NSW’s Timber Industry Backs Federal Court Ruling on RFA’s

Timber NSW wants to work with the NSW government "in a sensible and methodical way."

Thu 11 Jan 24


The NSW timber industry has welcomed the decision by the Australian Federal Court to reject a challenge to the validity of the intergovernmental North East Regional Forestry Agreement (NERFA), which commenced in 2000 and renewed in 2018.

Yesterday, Wood Central reported Justice Perry – the Federal Court responsible for the decision – noted that Regional Forestry Agreements (or RFAs) “are an alternative mechanism to deliver the EPBC requirements through the states” and that opposition to the agreements “are essentially political decisions.”

In responding to the ruling, Timber NSW Chair Andrew Hurford – who operates a substantial timber business in the region covered by the RFA, said the decision “paves the way for those who are serious about achieving ecologically sustainable forest management and a sustainable timber industry to keep working together in a sensible and methodical way.”

“This judicial outcome is positive for timber communities, disaster relief agencies, home buyers and builders, and anyone else in NSW concerned about the rising cost of living,” Mr Hurford said.

“The NSW timber industry not only supports thousands of jobs and contributes billions of dollars to our economy, but its continued operation is vital to shield NSW residents from further cost blowouts in housing, home renovation, energy, transport and consumer goods.”

He said that without a supply of locally sourced timber, “power poles, pallets, railways sleepers, flooring, decking, cladding, and ferry wharves will all be in jeopardy and subject to import.”

“Make no mistake, if the targeted disruption of the timber industry by ideologues armed with nothing more than a political agenda is allowed to continue, there will be cost impacts for everyone in NSW who visits a supermarket or heats their house. That is why today’s decision is important.”

Mr Hurford said recent major flooding events in south-east Queensland, which have led to a surge in demand for timber to replace thousands of affected power poles, is just one example of the critical need to maintain a sustainable domestic timber supply chain.

“The reckless opposition to the NSW timber industry increases the risk of forcing us down the Victorian path of paying more to compete for limited domestic supplies or importing timber from countries with inferior environmental protections.”

“That will force up prices for Australian consumers, detract from Government emission reduction targets, and leave us dangerously exposed to global supply chain shocks.”

Mr Hurford said NSW has some of the world’s strictest regulations and highest environmental standards for forestry operations, all overseen by the Environment Protection Authority.

“Of the 20 million hectares of forest in NSW, less than a third of one per cent is selectively harvested annually.
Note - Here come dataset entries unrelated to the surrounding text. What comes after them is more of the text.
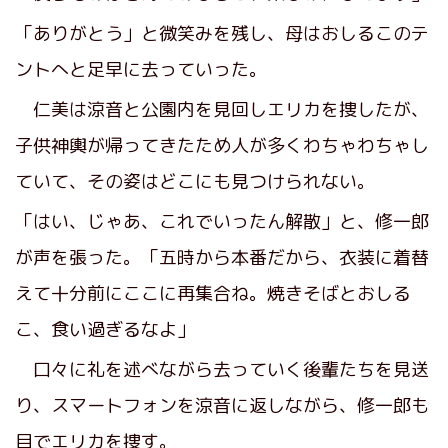
「ありがとう」と微笑みを残し、母はおしるこのテ
ントへと足早に去っていった。
仁美は涼音と公園内を見回しエリカを捜したが、
子供神輿が帰ってきたため人が多くわちゃわちゃし
ていて、その姿はどこにも見つけられない。
「はい、じゃあ、これでいったん解散」と、修一郎
が声を張った。「五時から本番だから、衣装に着替
えて十分前にここに再集合ね。焼きそばとおしる
こ、食い過ぎるなよ」
口々に礼を述べながら去っていく後輩たちを見送
り、スマートフォンを涼音に返しながら、修一郎も
目でエリカを捜す。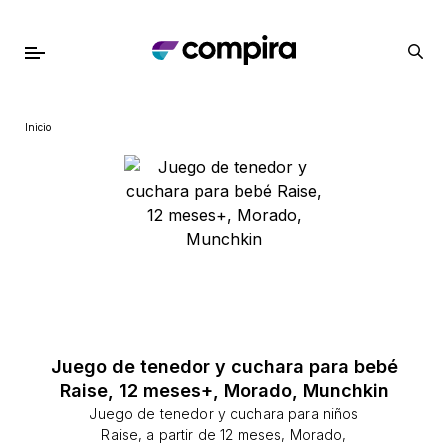
Inicio
Juego de tenedor y cuchara para bebé
Raise, 12 meses+, Morado, Munchkin
Juego de tenedor y cuchara para niños
Raise, a partir de 12 meses, Morado,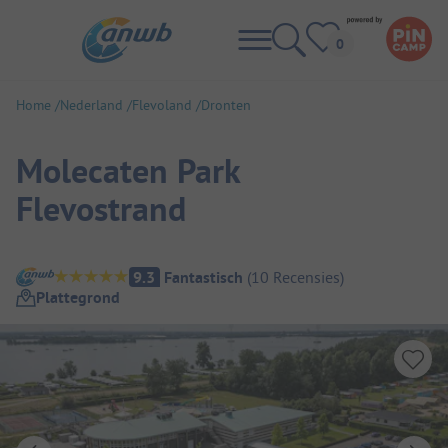
Home
Nederland
Flevoland
Dronten
Molecaten Park
Flevostrand
Camping overzicht
9.3
Fantastisch
(
10
Recensies
)
Plattegrond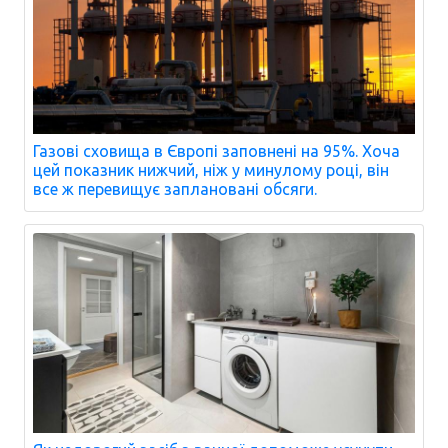
Газові сховища в Європі заповнені на 95%. Хоча
цей показник нижчий, ніж у минулому році, він
все ж перевищує заплановані обсяги.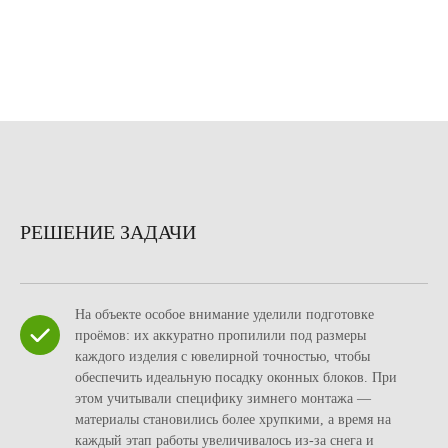
РЕШЕНИЕ ЗАДАЧИ
На объекте особое внимание уделили подготовке
проёмов: их аккуратно пропилили под размеры
каждого изделия с ювелирной точностью, чтобы
обеспечить идеальную посадку оконных блоков. При
этом учитывали специфику зимнего монтажа —
материалы становились более хрупкими, а время на
каждый этап работы увеличивалось из‑за снега и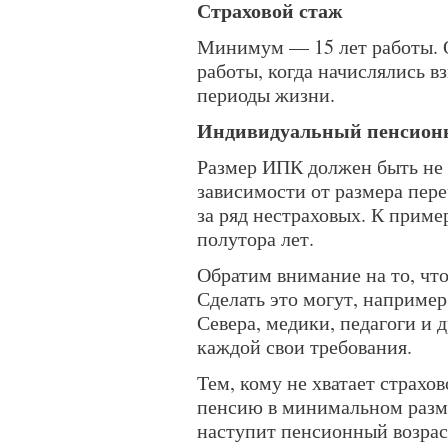
Страховой стаж
Минимум — 15 лет работы. О
работы, когда начислялись в
периоды жизни.
Индивидуальный пенсион
Размер ИПК должен быть не 
зависимости от размера пер
за ряд нестраховых. К пример
полутора лет.
Обратим внимание на то, чт
Сделать это могут, наприме
Севера, медики, педагоги и 
каждой свои требования.
Тем, кому не хватает страхо
пенсию в минимальном размер
наступит пенсионный возрас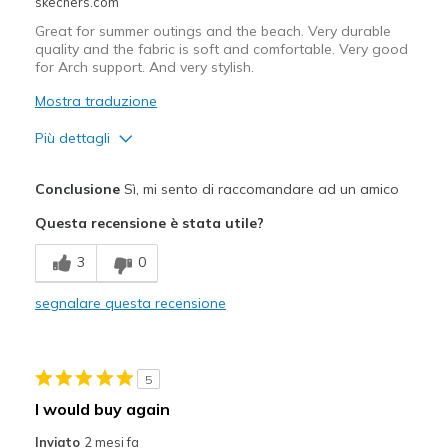
skechers.com
Great for summer outings and the beach. Very durable
quality and the fabric is soft and comfortable. Very good
for Arch support. And very stylish.
Mostra traduzione
Più dettagli
Pregi
Conclusione
Sì, mi sento di raccomandare ad un amico
Attractive Design
Questa recensione è stata utile?
Breathe Well
3
0
Comfortable
segnalare questa recensione
Durable
Stylish
5
Migliori Utilizzi:
I would buy again
Casual Wear
Inviato
2 mesi fa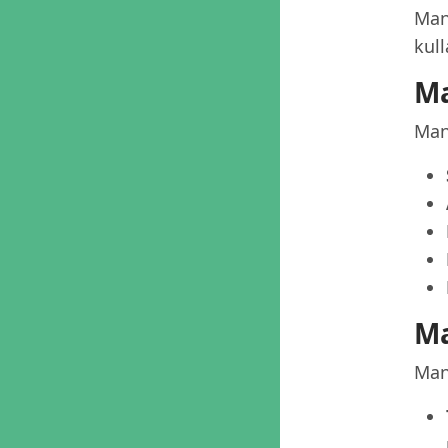
Mani
kull
Ma
Mani
Ma
Man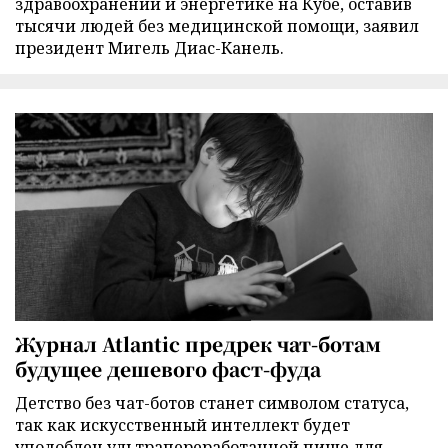
здравоохранении и энергетике на Кубе, оставив
тысячи людей без медицинской помощи, заявил
президент Мигель Диас-Канель.
Журнал Atlantic предрек чат-ботам
будущее дешевого фаст-фуда
Детство без чат-ботов станет символом статуса,
так как искусственный интеллект будет
уподоблен ультрапереработанной пище для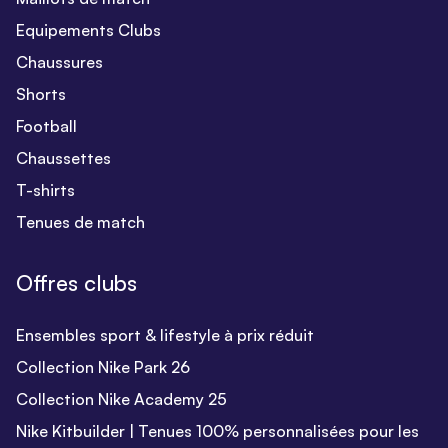
Equipements Clubs
Chaussures
Shorts
Football
Chaussettes
T-shirts
Tenues de match
Offres clubs
Ensembles sport & lifestyle à prix réduit
Collection Nike Park 26
Collection Nike Academy 25
Nike Kitbuilder | Tenues 100% personnalisées pour les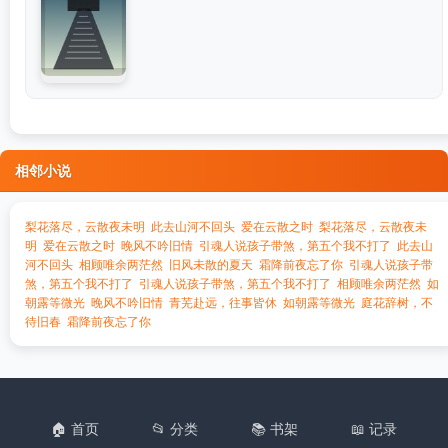
相邻小说
梨花落尽，云散夜未明
此去山河不回头
爱在云散之时
梨花落尽，云散夜未
明
爱在云散之时
晚风不吟旧情
引魂人说孩子带煞，第五个我不打了
此去山
河不回头
相顾唯余两茫然
旧风未散的夏天
霜降前夜忘了你
引魂人说孩子带
煞，第五个我不打了
引魂人说孩子带煞，第五个我不打了
相顾唯余两茫然
如
朝露等微光
晚风不吟旧情
青芜赴远，往事皆休
如朝露等微光
庭花辞树，不
待旧春
霜降前夜忘了你
🏠 首页
📂 分类
📚 书架
📖 记录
On the NSW north coast, that is an average of just six trees in every 10,000 harvested yearly and then regenerated.”

“Further to today’s decision, Timber NSW looks forward to working constructively with the Government, which has committed to a sustainable timber industry for everyone in NSW.”

Key facts about Forestry and Timber on the NSW north coast:

 There are just over three million hectares of public forest on the north coast, which supplies three-quarters of the State’s hardwood.

 88% of the total public forest area is already managed for conservation. The remaining 12% is available for timber harvesting each year – only 0.3% is harvested annually – an average of six trees in every 10,000.

 All harvesting operations are subject to extensive seasonal surveys to determine what flora and fauna species are present or likely to occur.

 The North Coast timber industry employs 5,700 people in forest management, harvesting, transport and processing. It generates $1.8 billion in economic activity each year.